[Data items]
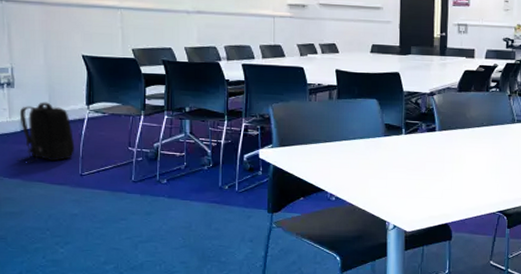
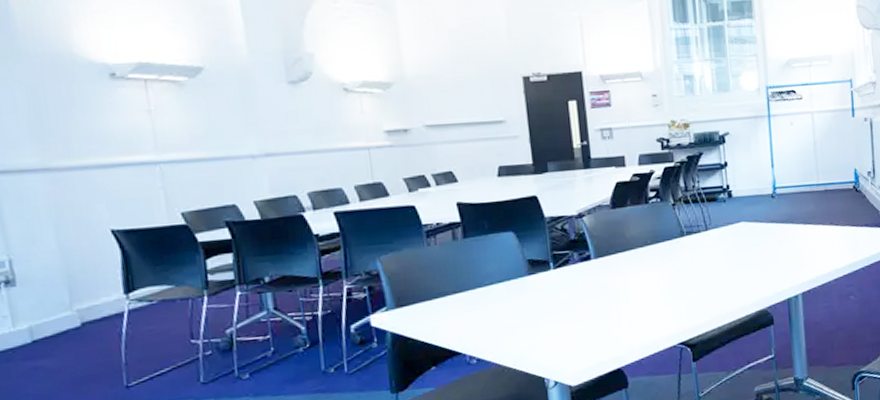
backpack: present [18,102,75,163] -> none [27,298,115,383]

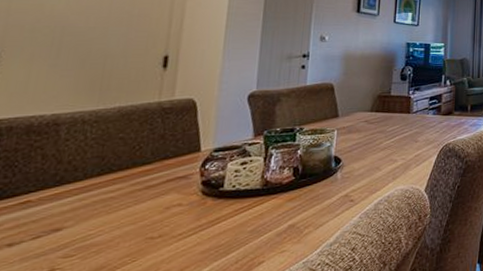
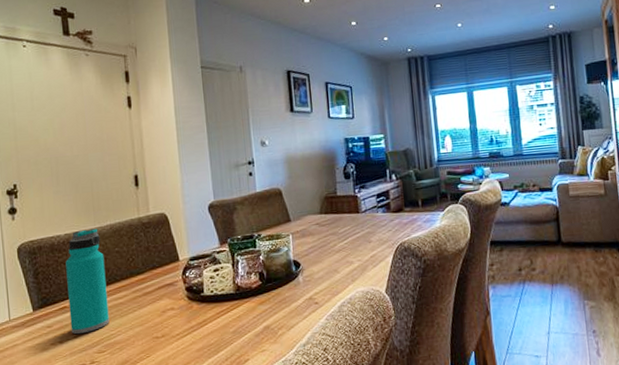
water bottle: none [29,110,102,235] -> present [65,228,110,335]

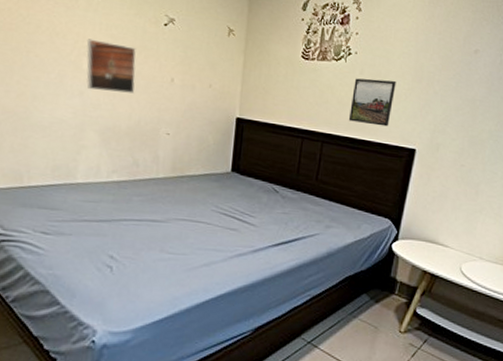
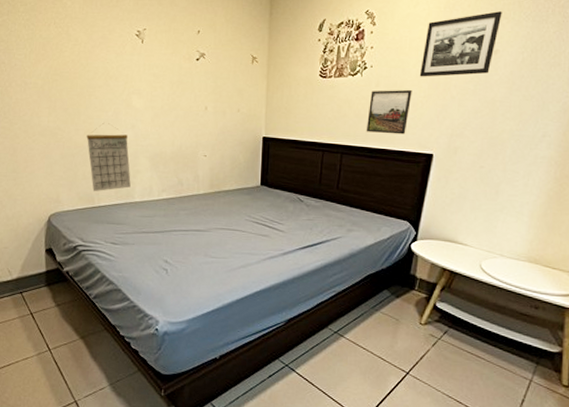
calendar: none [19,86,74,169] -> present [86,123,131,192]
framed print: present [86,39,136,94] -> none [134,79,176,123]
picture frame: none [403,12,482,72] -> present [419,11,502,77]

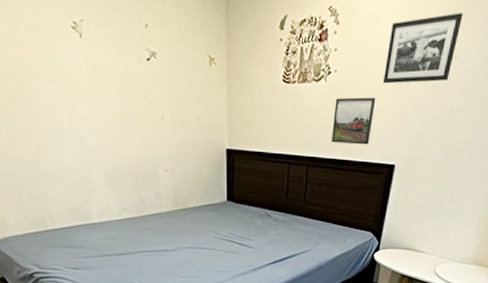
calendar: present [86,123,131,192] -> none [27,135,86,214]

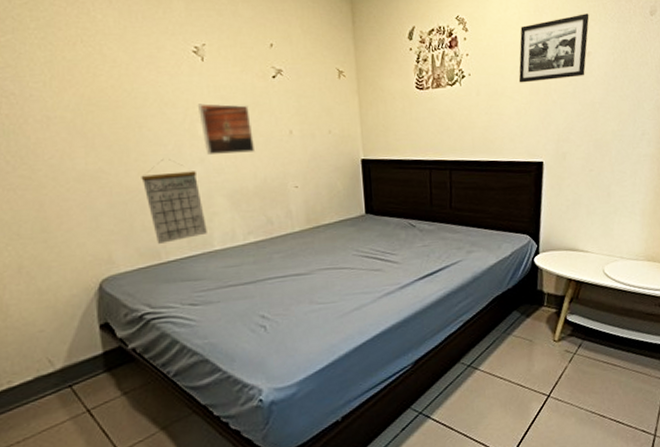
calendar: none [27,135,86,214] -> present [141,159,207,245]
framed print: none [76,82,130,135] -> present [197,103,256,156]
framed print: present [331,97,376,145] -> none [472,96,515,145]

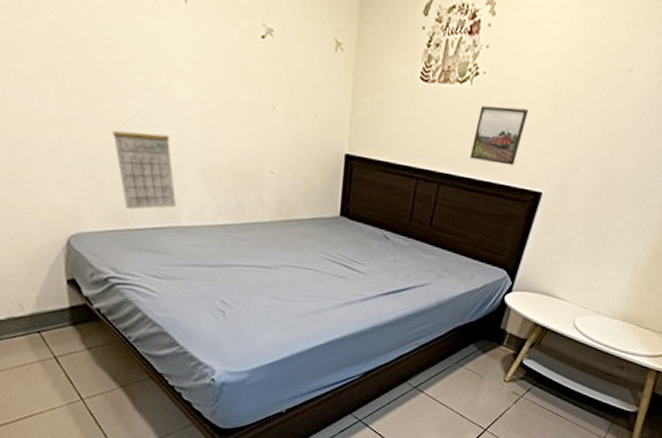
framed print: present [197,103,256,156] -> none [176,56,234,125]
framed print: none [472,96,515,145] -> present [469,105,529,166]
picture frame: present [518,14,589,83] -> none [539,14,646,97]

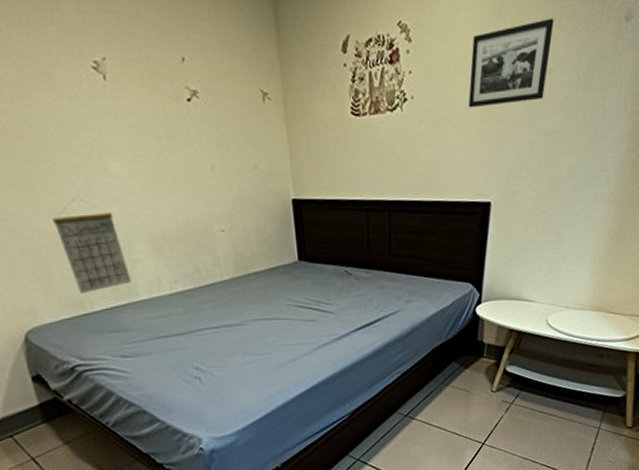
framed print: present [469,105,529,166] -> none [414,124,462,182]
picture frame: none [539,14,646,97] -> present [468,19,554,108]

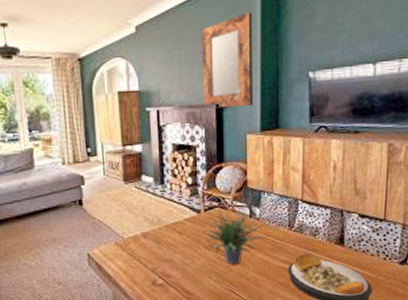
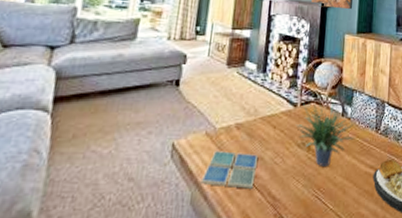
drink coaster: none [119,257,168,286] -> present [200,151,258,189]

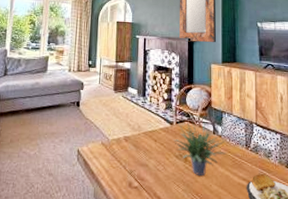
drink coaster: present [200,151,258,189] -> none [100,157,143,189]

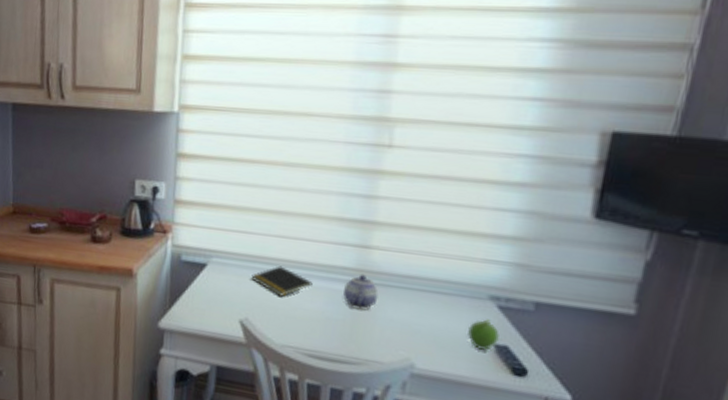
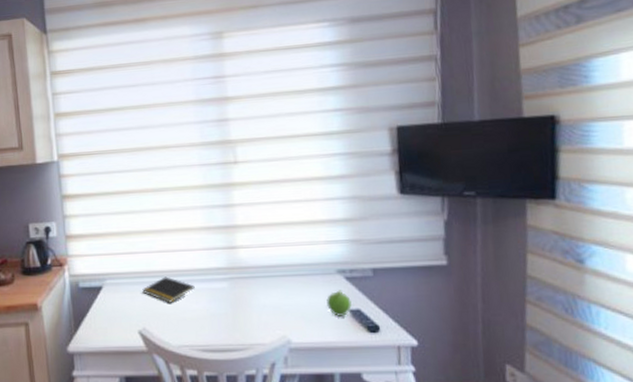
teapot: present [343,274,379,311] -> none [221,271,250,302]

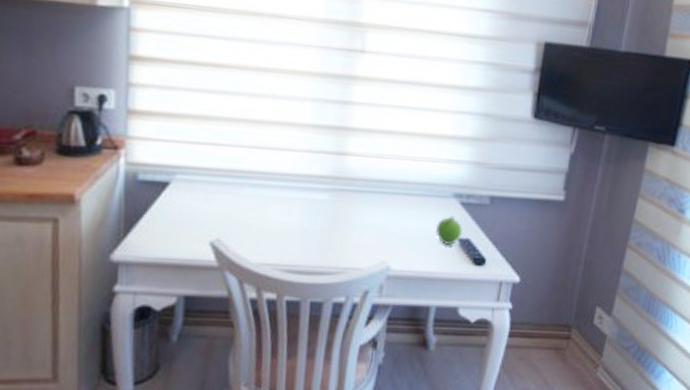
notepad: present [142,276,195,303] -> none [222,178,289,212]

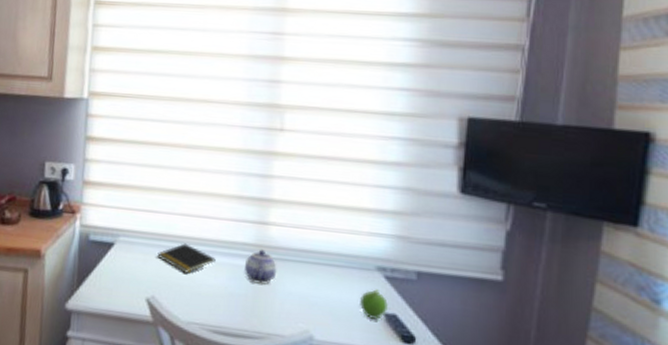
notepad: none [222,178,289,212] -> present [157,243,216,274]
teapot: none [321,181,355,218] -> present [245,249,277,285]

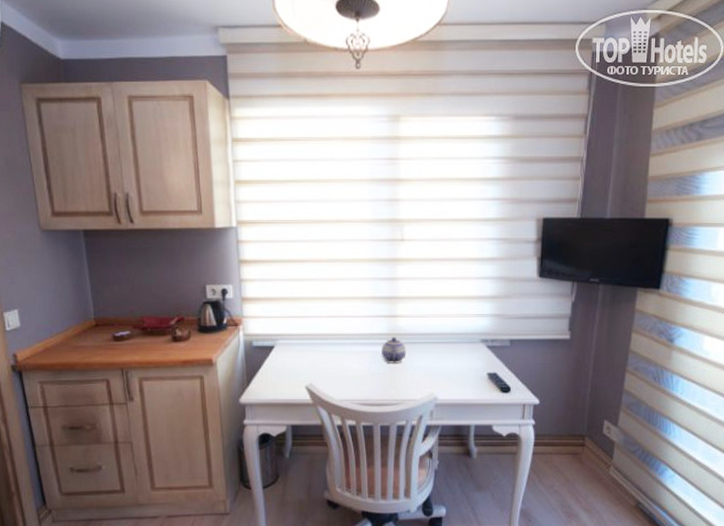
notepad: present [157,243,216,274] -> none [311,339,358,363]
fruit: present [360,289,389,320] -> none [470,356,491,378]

### Goal of the exercise
Reproduce exactly the lines that run from the line holding "framed print: none [76,82,130,135]" through the final line of the entries, and omit every picture.

### Written solution
framed print: none [76,82,130,135] -> present [197,103,256,156]
framed print: present [331,97,376,145] -> none [472,96,515,145]

framed print: present [197,103,256,156] -> none [176,56,234,125]
framed print: none [472,96,515,145] -> present [469,105,529,166]
picture frame: present [518,14,589,83] -> none [539,14,646,97]

framed print: present [469,105,529,166] -> none [414,124,462,182]
picture frame: none [539,14,646,97] -> present [468,19,554,108]

drink coaster: none [119,257,168,286] -> present [200,151,258,189]

drink coaster: present [200,151,258,189] -> none [100,157,143,189]

teapot: present [343,274,379,311] -> none [221,271,250,302]

notepad: present [142,276,195,303] -> none [222,178,289,212]

notepad: none [222,178,289,212] -> present [157,243,216,274]
teapot: none [321,181,355,218] -> present [245,249,277,285]

notepad: present [157,243,216,274] -> none [311,339,358,363]
fruit: present [360,289,389,320] -> none [470,356,491,378]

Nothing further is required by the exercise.